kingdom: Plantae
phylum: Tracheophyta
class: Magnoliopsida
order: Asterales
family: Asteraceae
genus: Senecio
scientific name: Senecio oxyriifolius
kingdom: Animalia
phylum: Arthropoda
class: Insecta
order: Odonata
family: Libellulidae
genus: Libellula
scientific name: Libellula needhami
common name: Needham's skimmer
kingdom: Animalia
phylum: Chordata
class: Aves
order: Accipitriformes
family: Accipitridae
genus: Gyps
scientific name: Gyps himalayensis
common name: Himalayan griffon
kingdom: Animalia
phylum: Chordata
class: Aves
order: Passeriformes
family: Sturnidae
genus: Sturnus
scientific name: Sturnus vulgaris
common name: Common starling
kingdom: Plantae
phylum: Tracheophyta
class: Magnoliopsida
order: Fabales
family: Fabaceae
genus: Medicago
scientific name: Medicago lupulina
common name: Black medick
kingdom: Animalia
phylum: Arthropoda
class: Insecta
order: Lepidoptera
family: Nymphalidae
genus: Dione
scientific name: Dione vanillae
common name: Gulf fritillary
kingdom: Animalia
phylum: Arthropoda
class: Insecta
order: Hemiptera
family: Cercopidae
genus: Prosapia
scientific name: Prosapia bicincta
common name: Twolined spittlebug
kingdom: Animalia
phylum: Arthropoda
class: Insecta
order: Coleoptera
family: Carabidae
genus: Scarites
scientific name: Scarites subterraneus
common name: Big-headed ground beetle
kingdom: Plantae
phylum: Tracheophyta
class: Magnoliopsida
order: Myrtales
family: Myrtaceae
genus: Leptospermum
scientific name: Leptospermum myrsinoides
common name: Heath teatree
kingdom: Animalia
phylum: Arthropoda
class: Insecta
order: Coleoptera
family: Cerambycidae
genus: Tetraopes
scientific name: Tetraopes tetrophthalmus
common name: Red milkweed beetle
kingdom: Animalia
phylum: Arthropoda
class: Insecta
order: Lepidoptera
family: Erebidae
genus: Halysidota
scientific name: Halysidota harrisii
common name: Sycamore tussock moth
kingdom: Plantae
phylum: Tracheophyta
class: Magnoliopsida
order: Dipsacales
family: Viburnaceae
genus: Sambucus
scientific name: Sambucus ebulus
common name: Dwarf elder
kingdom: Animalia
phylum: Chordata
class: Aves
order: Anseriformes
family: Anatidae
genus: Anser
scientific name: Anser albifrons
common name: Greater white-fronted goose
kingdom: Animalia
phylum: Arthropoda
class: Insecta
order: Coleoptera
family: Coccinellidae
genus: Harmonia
++++++++++++++++++++
Task to complete: Lay out the entries starting at the line containing "order: Myrtales" and ending at the line containing "scientific name: Tetraopes tetrophthalmus" as a two-column CSV with the columns rank and name, one row per entry. Put the entry's text under rank and its answer under name, each in a single quoted field with any line breaks replaced by spaces.

Response below:
rank,name
"order:","Myrtales"
"family:","Myrtaceae"
"genus:","Leptospermum"
"scientific name:","Leptospermum myrsinoides"
"common name:","Heath teatree"
"kingdom:","Animalia"
"phylum:","Arthropoda"
"class:","Insecta"
"order:","Coleoptera"
"family:","Cerambycidae"
"genus:","Tetraopes"
"scientific name:","Tetraopes tetrophthalmus"